• [PROBLEM DETAILS]
Nothing outside the range below should be printed. Output exactly the lines from the line with "M 6,382 L 42,372" to the line with "1048,165 L 1708,383", both included.

########################################

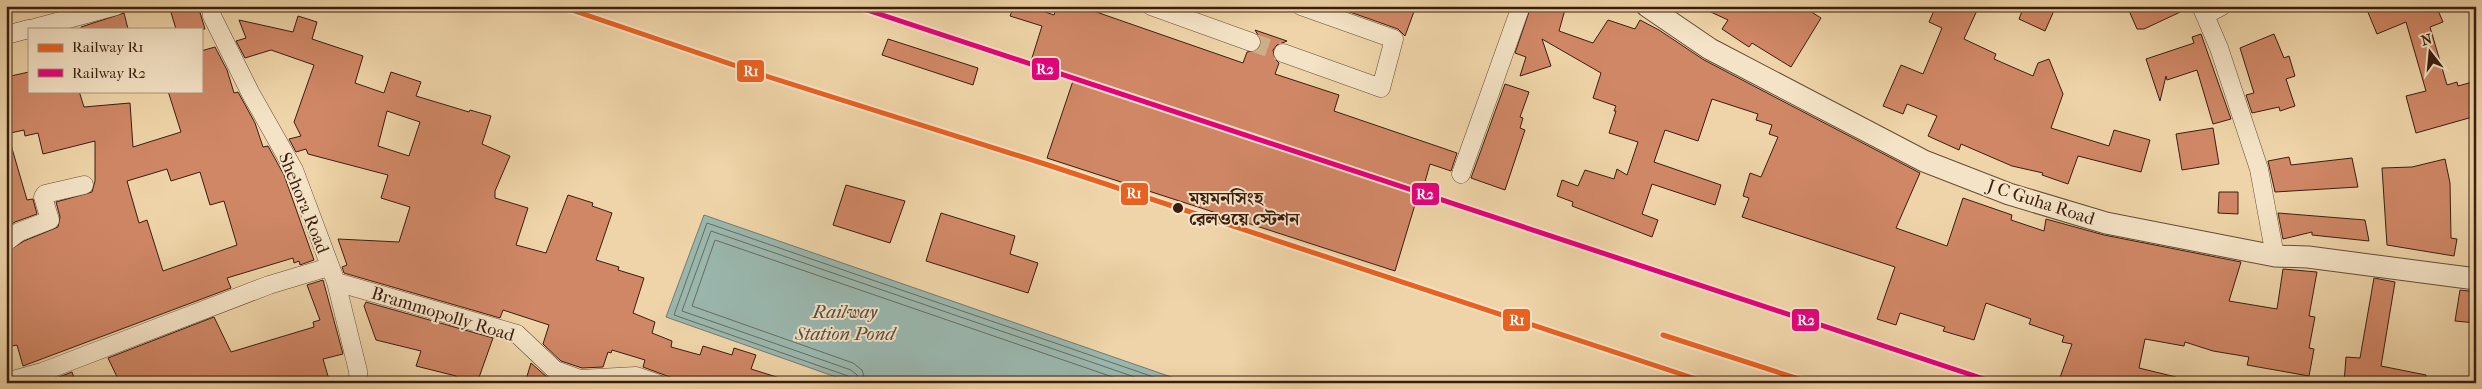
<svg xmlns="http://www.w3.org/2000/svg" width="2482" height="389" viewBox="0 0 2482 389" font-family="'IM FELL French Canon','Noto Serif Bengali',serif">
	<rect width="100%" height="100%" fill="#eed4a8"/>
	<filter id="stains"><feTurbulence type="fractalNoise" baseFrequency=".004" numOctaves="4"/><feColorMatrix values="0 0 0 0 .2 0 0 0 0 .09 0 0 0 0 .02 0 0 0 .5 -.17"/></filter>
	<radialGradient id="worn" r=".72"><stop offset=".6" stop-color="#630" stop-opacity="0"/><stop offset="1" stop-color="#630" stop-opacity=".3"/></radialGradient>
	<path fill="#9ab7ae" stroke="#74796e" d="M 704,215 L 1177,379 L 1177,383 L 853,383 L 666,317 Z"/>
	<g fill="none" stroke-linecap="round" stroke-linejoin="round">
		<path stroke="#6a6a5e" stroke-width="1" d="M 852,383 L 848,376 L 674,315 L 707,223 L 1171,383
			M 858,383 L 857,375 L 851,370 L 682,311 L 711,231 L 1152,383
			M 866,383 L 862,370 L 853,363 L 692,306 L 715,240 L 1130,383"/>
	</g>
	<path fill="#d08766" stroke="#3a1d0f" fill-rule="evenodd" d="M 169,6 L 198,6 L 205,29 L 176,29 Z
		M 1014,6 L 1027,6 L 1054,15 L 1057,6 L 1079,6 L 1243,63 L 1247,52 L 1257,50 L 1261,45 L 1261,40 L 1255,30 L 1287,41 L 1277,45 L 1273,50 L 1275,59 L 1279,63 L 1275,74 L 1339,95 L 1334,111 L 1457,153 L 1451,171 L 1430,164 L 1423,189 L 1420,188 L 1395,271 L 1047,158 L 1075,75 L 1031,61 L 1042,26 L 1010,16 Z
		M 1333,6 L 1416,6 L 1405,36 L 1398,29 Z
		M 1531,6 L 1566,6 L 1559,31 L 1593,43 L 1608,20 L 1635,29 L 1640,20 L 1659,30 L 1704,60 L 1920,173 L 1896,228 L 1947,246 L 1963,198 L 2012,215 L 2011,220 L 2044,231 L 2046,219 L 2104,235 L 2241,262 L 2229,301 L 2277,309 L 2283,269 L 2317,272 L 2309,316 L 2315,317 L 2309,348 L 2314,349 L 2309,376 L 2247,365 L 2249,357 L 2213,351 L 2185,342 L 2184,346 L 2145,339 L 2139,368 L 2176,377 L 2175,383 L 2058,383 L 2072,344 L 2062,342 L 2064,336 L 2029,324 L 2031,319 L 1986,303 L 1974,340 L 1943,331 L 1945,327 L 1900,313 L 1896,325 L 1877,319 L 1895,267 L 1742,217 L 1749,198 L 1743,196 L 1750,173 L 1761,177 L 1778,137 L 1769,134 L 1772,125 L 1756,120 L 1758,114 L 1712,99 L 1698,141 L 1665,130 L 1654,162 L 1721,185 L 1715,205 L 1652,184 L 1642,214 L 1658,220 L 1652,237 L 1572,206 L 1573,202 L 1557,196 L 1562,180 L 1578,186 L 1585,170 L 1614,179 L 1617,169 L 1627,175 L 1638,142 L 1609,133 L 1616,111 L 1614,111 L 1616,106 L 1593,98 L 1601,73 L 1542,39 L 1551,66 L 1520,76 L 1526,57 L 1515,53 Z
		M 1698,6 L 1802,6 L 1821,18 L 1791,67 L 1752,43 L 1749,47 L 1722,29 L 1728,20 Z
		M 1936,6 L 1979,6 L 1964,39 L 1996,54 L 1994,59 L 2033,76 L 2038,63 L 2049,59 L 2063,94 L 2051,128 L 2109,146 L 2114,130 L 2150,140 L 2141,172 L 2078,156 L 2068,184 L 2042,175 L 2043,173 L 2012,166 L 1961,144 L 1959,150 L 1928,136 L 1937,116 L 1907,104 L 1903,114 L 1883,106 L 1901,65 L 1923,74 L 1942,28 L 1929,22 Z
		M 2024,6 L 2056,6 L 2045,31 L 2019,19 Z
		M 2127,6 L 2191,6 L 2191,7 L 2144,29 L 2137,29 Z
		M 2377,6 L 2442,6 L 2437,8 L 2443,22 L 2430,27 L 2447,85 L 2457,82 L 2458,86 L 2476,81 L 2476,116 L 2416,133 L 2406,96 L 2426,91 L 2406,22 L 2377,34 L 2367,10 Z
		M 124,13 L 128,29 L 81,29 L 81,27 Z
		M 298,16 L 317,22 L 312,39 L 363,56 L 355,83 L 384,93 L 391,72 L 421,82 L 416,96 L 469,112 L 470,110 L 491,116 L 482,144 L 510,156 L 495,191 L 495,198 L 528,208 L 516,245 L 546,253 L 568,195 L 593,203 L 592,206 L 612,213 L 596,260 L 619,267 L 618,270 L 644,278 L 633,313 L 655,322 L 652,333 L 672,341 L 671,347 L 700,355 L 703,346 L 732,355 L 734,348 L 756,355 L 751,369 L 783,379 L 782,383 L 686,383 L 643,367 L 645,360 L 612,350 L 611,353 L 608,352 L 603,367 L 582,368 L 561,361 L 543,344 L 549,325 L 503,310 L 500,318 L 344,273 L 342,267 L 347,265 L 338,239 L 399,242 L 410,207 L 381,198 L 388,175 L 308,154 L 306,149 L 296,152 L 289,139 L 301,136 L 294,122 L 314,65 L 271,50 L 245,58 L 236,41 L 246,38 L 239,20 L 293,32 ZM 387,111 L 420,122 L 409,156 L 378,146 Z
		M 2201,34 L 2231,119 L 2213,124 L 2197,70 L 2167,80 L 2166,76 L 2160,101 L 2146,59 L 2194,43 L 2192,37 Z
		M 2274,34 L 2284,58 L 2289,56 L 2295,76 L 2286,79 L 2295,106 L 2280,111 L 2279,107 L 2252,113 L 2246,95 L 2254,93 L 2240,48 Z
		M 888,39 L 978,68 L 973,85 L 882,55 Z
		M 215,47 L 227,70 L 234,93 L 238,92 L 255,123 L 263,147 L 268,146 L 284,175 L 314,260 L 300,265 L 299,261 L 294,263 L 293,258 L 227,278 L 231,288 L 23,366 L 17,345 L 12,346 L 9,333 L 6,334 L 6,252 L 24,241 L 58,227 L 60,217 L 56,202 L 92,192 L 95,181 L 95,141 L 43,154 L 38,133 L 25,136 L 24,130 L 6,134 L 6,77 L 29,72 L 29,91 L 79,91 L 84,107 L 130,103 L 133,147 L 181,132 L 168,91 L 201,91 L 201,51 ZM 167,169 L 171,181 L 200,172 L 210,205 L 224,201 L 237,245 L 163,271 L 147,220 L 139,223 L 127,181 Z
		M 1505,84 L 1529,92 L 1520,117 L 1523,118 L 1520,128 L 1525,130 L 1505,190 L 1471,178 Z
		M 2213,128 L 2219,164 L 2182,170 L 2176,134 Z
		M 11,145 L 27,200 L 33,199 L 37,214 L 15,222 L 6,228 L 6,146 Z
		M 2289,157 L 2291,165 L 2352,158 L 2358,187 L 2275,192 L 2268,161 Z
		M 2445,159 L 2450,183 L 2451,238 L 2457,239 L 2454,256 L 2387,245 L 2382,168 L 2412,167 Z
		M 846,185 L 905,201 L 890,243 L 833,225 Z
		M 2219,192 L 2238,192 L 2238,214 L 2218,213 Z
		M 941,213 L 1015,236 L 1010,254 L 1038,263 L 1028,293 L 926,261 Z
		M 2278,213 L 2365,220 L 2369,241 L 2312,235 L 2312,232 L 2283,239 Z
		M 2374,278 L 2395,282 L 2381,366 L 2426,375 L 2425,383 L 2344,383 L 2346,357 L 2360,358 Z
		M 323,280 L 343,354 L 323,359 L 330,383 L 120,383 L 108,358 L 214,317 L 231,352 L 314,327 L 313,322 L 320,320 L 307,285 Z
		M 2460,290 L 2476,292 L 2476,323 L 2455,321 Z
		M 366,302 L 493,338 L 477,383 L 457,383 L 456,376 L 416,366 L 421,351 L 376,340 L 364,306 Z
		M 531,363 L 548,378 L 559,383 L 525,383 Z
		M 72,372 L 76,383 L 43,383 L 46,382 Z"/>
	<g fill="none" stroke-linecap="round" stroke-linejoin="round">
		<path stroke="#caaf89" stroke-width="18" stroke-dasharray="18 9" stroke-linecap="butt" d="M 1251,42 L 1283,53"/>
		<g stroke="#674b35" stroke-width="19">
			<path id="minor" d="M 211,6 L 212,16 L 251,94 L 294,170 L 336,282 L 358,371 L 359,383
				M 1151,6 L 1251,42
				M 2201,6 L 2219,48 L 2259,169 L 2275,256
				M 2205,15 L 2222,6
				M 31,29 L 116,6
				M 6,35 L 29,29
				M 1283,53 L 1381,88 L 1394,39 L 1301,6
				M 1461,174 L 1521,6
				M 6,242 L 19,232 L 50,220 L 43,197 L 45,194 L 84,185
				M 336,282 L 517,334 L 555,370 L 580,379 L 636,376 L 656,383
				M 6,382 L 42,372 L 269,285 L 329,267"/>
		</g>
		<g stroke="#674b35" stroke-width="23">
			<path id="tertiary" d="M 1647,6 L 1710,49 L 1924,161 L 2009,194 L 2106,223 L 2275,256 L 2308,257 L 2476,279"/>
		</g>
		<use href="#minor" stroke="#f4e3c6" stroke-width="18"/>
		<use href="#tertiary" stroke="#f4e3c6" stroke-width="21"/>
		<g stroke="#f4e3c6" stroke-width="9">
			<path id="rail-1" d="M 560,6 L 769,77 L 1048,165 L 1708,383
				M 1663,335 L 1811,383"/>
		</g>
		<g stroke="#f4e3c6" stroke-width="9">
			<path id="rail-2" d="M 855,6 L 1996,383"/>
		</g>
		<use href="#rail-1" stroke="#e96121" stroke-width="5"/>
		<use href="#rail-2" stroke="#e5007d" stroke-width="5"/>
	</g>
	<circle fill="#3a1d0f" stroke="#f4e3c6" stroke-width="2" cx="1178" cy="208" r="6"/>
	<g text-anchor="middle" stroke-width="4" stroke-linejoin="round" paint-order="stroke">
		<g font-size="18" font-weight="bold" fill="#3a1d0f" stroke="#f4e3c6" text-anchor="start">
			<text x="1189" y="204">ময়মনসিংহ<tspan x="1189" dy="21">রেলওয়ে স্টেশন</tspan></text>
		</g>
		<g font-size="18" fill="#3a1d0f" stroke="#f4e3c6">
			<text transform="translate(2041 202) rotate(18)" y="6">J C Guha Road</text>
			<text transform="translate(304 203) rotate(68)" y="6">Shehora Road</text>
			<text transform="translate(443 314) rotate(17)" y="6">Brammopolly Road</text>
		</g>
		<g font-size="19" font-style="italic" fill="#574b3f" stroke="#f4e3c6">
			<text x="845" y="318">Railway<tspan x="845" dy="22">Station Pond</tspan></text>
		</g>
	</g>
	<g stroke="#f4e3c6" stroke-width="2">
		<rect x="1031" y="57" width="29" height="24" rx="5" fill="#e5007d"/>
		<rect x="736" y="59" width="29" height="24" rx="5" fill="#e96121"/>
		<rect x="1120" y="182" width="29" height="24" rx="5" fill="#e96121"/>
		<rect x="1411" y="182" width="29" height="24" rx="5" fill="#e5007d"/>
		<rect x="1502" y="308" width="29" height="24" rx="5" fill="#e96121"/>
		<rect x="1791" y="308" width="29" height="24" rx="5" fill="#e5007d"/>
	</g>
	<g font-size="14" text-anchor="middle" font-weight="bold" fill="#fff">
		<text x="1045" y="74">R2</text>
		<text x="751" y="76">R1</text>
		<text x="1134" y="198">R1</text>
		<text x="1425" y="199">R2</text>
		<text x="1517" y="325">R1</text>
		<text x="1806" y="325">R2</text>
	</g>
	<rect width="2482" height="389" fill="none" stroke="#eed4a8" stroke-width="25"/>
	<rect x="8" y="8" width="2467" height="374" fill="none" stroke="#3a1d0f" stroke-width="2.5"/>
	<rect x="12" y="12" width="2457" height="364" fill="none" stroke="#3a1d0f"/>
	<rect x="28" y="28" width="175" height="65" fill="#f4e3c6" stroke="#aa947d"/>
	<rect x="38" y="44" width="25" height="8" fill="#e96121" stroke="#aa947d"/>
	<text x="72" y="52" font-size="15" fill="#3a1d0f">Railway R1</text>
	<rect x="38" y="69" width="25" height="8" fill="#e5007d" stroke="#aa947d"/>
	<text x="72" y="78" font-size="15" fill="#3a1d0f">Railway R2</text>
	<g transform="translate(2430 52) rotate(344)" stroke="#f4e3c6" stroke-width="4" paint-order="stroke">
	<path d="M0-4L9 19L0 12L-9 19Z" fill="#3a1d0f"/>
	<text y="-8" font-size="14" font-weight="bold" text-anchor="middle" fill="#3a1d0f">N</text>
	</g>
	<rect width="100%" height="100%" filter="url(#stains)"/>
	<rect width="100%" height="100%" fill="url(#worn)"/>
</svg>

########################################

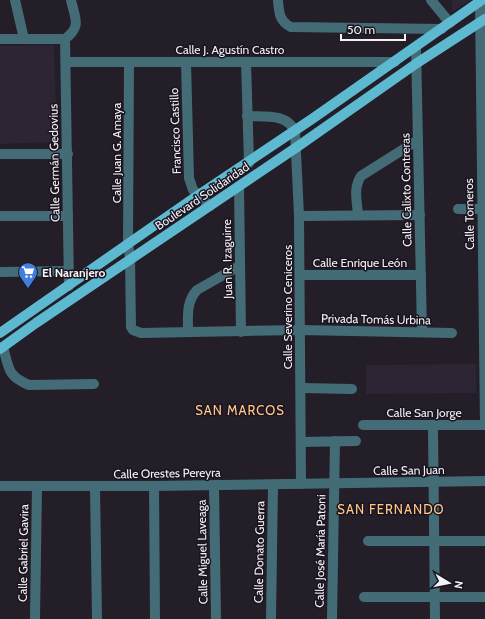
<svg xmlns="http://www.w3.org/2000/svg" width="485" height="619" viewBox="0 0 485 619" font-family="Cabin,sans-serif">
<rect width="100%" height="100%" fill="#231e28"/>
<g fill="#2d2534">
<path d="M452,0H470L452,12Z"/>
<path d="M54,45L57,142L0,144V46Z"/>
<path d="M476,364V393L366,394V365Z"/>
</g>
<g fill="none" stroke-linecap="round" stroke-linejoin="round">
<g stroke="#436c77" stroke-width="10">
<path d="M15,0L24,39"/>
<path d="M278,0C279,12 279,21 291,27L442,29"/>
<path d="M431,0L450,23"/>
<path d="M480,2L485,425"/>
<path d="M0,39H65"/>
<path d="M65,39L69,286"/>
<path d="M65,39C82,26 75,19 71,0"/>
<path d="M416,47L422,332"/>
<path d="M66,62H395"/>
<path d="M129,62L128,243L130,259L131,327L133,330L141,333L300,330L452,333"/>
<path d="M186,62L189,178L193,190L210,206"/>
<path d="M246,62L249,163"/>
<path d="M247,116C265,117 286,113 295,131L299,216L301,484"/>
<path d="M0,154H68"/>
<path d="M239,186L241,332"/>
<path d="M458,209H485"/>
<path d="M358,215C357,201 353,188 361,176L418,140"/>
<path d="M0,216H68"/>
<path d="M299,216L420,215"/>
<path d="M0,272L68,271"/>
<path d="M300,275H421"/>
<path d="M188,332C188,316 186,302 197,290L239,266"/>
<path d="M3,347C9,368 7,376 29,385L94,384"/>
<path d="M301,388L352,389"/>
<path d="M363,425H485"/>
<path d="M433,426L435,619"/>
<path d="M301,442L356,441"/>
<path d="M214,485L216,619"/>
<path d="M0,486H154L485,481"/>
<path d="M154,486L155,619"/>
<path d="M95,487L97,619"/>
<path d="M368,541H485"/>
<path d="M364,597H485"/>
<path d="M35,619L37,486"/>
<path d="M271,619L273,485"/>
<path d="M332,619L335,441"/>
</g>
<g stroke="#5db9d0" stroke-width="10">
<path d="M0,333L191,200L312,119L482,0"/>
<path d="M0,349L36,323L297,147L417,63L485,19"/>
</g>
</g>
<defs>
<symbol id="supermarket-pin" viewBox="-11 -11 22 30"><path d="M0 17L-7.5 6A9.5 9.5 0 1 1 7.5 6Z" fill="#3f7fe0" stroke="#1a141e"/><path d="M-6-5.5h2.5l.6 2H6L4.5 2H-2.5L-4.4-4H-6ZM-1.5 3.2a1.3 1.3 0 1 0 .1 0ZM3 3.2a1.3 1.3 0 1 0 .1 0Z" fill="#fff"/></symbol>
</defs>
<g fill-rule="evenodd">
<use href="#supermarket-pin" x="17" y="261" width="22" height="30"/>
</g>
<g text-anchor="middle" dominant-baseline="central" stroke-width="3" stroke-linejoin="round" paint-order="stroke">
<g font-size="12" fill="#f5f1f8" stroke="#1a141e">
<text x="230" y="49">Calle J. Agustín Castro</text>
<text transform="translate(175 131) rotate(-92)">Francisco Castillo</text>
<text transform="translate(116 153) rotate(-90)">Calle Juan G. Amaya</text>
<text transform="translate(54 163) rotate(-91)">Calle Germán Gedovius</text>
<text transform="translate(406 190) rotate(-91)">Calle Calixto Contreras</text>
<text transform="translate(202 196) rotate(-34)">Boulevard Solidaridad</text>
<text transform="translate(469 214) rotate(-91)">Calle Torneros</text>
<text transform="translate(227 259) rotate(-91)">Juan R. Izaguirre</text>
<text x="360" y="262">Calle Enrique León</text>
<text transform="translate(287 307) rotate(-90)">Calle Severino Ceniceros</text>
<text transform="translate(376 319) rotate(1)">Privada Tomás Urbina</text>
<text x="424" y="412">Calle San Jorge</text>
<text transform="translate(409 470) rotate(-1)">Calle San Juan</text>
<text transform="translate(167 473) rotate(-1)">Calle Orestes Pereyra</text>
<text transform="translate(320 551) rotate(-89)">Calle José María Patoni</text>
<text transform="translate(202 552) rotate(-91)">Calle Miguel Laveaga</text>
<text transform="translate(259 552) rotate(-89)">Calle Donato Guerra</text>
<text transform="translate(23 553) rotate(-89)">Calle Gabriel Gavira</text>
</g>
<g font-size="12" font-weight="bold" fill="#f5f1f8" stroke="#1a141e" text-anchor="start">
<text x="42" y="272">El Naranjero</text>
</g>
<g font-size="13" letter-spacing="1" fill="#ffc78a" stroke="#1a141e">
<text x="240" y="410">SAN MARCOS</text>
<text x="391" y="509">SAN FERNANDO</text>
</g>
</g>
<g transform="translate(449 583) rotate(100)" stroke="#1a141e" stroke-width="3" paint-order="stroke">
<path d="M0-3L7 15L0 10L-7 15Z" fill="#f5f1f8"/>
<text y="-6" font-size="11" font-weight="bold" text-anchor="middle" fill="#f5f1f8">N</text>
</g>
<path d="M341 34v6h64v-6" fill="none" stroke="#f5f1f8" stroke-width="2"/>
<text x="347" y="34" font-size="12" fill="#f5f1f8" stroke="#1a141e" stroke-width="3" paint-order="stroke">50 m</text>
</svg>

########################################

• [SOLUTION]
				M 6,382 L 42,372 L 269,285 L 329,267"/>
		</g>
		<g stroke="#674b35" stroke-width="23">
			<path id="tertiary" d="M 1647,6 L 1710,49 L 1924,161 L 2009,194 L 2106,223 L 2275,256 L 2308,257 L 2476,279"/>
		</g>
		<use href="#minor" stroke="#f4e3c6" stroke-width="18"/>
		<use href="#tertiary" stroke="#f4e3c6" stroke-width="21"/>
		<g stroke="#f4e3c6" stroke-width="9">
			<path id="rail-1" d="M 560,6 L 769,77 L 1048,165 L 1708,383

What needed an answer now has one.